PAM adoption is a decade behind
Privileged Access Management is the control that sits between "attacker compromised a user" and "attacker became domain admin." Every breach report from the last five years includes the phrase "lateral movement using legitimate credentials." That's the gap PAM exists to close.
And yet — PAM deployments in 2026 still look like 2016. CyberArk or BeyondTrust installed, a subset of admin accounts vaulted, a handful of servers with session recording, the rest left alone. The things that don't get vaulted:
- Cloud IAM roles with broad privileges —
AdministratorAccessassumed from a laptop over SSO, no session boundary. - Break-glass accounts stored in a password manager shared among six people.
- Service accounts with admin-equivalent privileges in Active Directory — the same ones Mimikatz will harvest the moment a single endpoint is compromised.
- Kubernetes
cluster-adminon bastion hosts. - SaaS super-admin accounts — Okta, Entra, GitHub, Salesforce. These are the most sensitive identities you have, and they're usually the least governed.
A modern PAM program starts with "what can destroy us," not "what's easiest to vault."
Service accounts: the shadow identity population
Audit your directory. For every human user, how many service accounts exist? In most enterprises it's 3-10x. These accounts have passwords that don't rotate, MFA exemptions, group memberships nobody remembers granting, and owners who left the company in 2022.
The non-human identity population outnumbers the human one, is less governed, and holds more privilege. This is the attack surface.
What works:
- Inventory everything — ServiceAccount objects in AD, IAM users and roles in cloud, OAuth apps in SaaS, Kubernetes ServiceAccounts, CI/CD secrets.
- Assign an owner to each. No exceptions. An orphan service account is a ticking clock.
- Rotate credentials on a schedule enforceable by tooling — HashiCorp Vault dynamic secrets, AWS IAM Roles Anywhere, workload identity federation. The goal is to eliminate long-lived credentials entirely.
- Monitor for anomalous use. A service account that usually hits one API suddenly enumerating all users at 3am is a signal.
OAuth scopes: the quiet exposure
Users install SaaS apps that request OAuth access to their mailbox, calendar, Drive. IT finds out during an audit. The permission grants persist for years, outlive the apps themselves, and occasionally belong to apps that have since been breached or sold.
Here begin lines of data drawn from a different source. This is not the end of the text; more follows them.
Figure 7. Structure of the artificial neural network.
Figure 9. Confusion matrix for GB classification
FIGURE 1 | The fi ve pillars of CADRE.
Microsoft Graph and Google Workspace both give you the APIs to enumerate and govern these. Entra ID App Governance and Google Workspace App Access Control make it a configuration problem, not a development project. Most orgs haven't turned them on because "we'll get to it."
A baseline:
- Block user consent for high-privilege scopes. Require admin review.
- Review granted OAuth apps quarterly. Revoke anything with no active use in 90 days.
- Treat the OAuth grant list as a third-party inventory. It is.
Conditional Access is the real control plane
Conditional Access (Entra ID) or equivalent (Okta, Ping) is where identity becomes architecture. It's where you express:
- This user, from this device, in this country, with this risk score, at this time, can access this app — and must prove it this way.
- Privileged sign-ins require phishing-resistant MFA (FIDO2 / passkeys). SMS and TOTP are no longer acceptable for admins.
- Sessions have bounded lifetimes. Re-authentication is required to touch anything sensitive.
- Token theft is detected and responded to — Continuous Access Evaluation terminates sessions the moment risk signals change.
The failure mode: Conditional Access configured for end users but not for admins, because "it'll lock us out." That's the exact population where the strict controls matter most. Fix the escape hatches (break-glass accounts, emergency access procedures) and apply the controls universally.
The SSO-for-IT-only anti-pattern
A surprising number of enterprise apps sit outside SSO because the SAML license is extra, because the integration took a quarter, or because the app's SSO tier was priced punitively. The result: users have local passwords in 30 apps that IT thinks are SSO-covered. MFA doesn't exist on those local logins. The credentials are reused.
"SSO tax" is a real problem. The answer is vendor pressure, contractual requirements, and — for the apps where it's genuinely impossible — a password manager enforced at the endpoint and monitored. Not ignoring the problem because the procurement cycle was hard.
The takeaway: Identity is the perimeter, and most IAM programs are operating it like an HR workflow. Vault what can destroy you, govern non-human identities like they outnumber humans (because they do), close the OAuth exposure, and wire Conditional Access into every access decision — including your own admins'. The network team isn't coming to save you.